**REQUIRED ACTION**
When a line below contains the word "Defined", copy that line.

SOURCE DATA: Begin

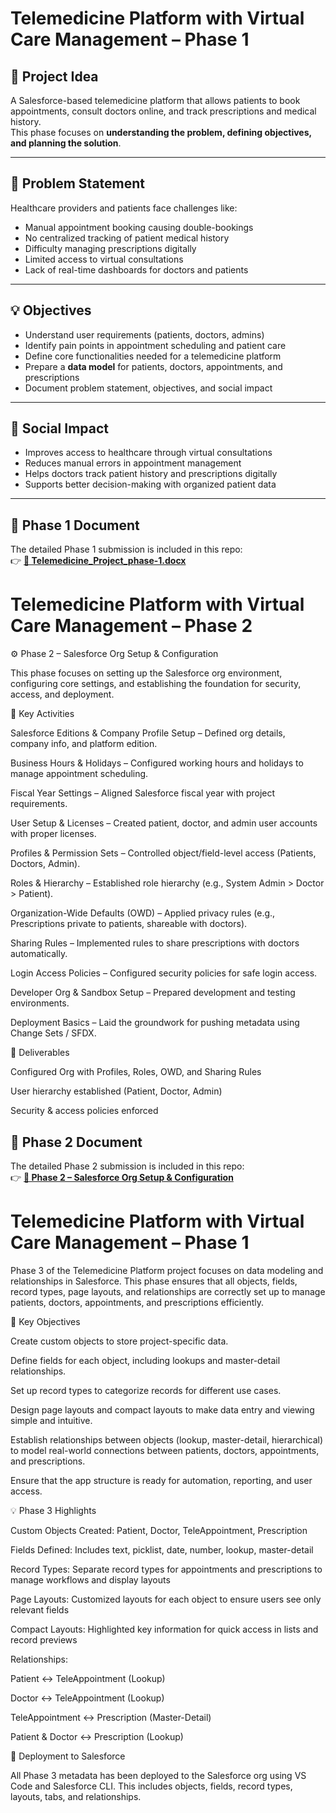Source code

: #  Telemedicine Platform with Virtual Care Management – Phase 1

## 📌 Project Idea
A Salesforce-based telemedicine platform that allows patients to book appointments, consult doctors online, and track prescriptions and medical history.  
This phase focuses on **understanding the problem, defining objectives, and planning the solution**.

---

## 🎯 Problem Statement
Healthcare providers and patients face challenges like:
- Manual appointment booking causing double-bookings  
- No centralized tracking of patient medical history  
- Difficulty managing prescriptions digitally  
- Limited access to virtual consultations  
- Lack of real-time dashboards for doctors and patients  

---

## 💡 Objectives
- Understand user requirements (patients, doctors, admins)  
- Identify pain points in appointment scheduling and patient care  
- Define core functionalities needed for a telemedicine platform  
- Prepare a **data model** for patients, doctors, appointments, and prescriptions  
- Document problem statement, objectives, and social impact  

---

## 📌 Social Impact
- Improves access to healthcare through virtual consultations  
- Reduces manual errors in appointment management  
- Helps doctors track patient history and prescriptions digitally  
- Supports better decision-making with organized patient data  

---

## 📄 Phase 1 Document
The detailed Phase 1 submission is included in this repo:  
👉 **[📂 Telemedicine_Project_phase-1.docx](./Telemedicine_Project_phase-1.docx)**
 
 #  Telemedicine Platform with Virtual Care Management – Phase 2
 ⚙️ Phase 2 – Salesforce Org Setup & Configuration

This phase focuses on setting up the Salesforce org environment, configuring core settings, and establishing the foundation for security, access, and deployment.

🔑 Key Activities

Salesforce Editions & Company Profile Setup – Defined org details, company info, and platform edition.

Business Hours & Holidays – Configured working hours and holidays to manage appointment scheduling.

Fiscal Year Settings – Aligned Salesforce fiscal year with project requirements.

User Setup & Licenses – Created patient, doctor, and admin user accounts with proper licenses.

Profiles & Permission Sets – Controlled object/field-level access (Patients, Doctors, Admin).

Roles & Hierarchy – Established role hierarchy (e.g., System Admin > Doctor > Patient).

Organization-Wide Defaults (OWD) – Applied privacy rules (e.g., Prescriptions private to patients, shareable with doctors).

Sharing Rules – Implemented rules to share prescriptions with doctors automatically.

Login Access Policies – Configured security policies for safe login access.

Developer Org & Sandbox Setup – Prepared development and testing environments.

Deployment Basics – Laid the groundwork for pushing metadata using Change Sets / SFDX.

📌 Deliverables

Configured Org with Profiles, Roles, OWD, and Sharing Rules

User hierarchy established (Patient, Doctor, Admin)

Security & access policies enforced

## 📄 Phase 2 Document
The detailed Phase 2 submission is included in this repo:  
👉 **[📂 Phase 2 – Salesforce Org Setup & Configuration](./Phase2-Salesforce%20Org%20Setup%20&%20Configuration.docx)**

#  Telemedicine Platform with Virtual Care Management – Phase 1
Phase 3 of the Telemedicine Platform project focuses on data modeling and relationships in Salesforce. This phase ensures that all objects, fields, record types, page layouts, and relationships are correctly set up to manage patients, doctors, appointments, and prescriptions efficiently.

🎯 Key Objectives

Create custom objects to store project-specific data.

Define fields for each object, including lookups and master-detail relationships.

Set up record types to categorize records for different use cases.

Design page layouts and compact layouts to make data entry and viewing simple and intuitive.

Establish relationships between objects (lookup, master-detail, hierarchical) to model real-world connections between patients, doctors, appointments, and prescriptions.

Ensure that the app structure is ready for automation, reporting, and user access.

💡 Phase 3 Highlights

Custom Objects Created: Patient, Doctor, TeleAppointment, Prescription

Fields Defined: Includes text, picklist, date, number, lookup, master-detail

Record Types: Separate record types for appointments and prescriptions to manage workflows and display layouts

Page Layouts: Customized layouts for each object to ensure users see only relevant fields

Compact Layouts: Highlighted key information for quick access in lists and record previews

Relationships:

Patient ↔ TeleAppointment (Lookup)

Doctor ↔ TeleAppointment (Lookup)

TeleAppointment ↔ Prescription (Master-Detail)

Patient & Doctor ↔ Prescription (Lookup)

📌 Deployment to Salesforce

All Phase 3 metadata has been deployed to the Salesforce org using VS Code and Salesforce CLI. This includes objects, fields, record types, layouts, tabs, and relationships.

SOURCE DATA: End

**TASK ANSWER**
Salesforce Editions & Company Profile Setup – Defined org details, company info, and platform edition.
Fields Defined: Includes text, picklist, date, number, lookup, master-detail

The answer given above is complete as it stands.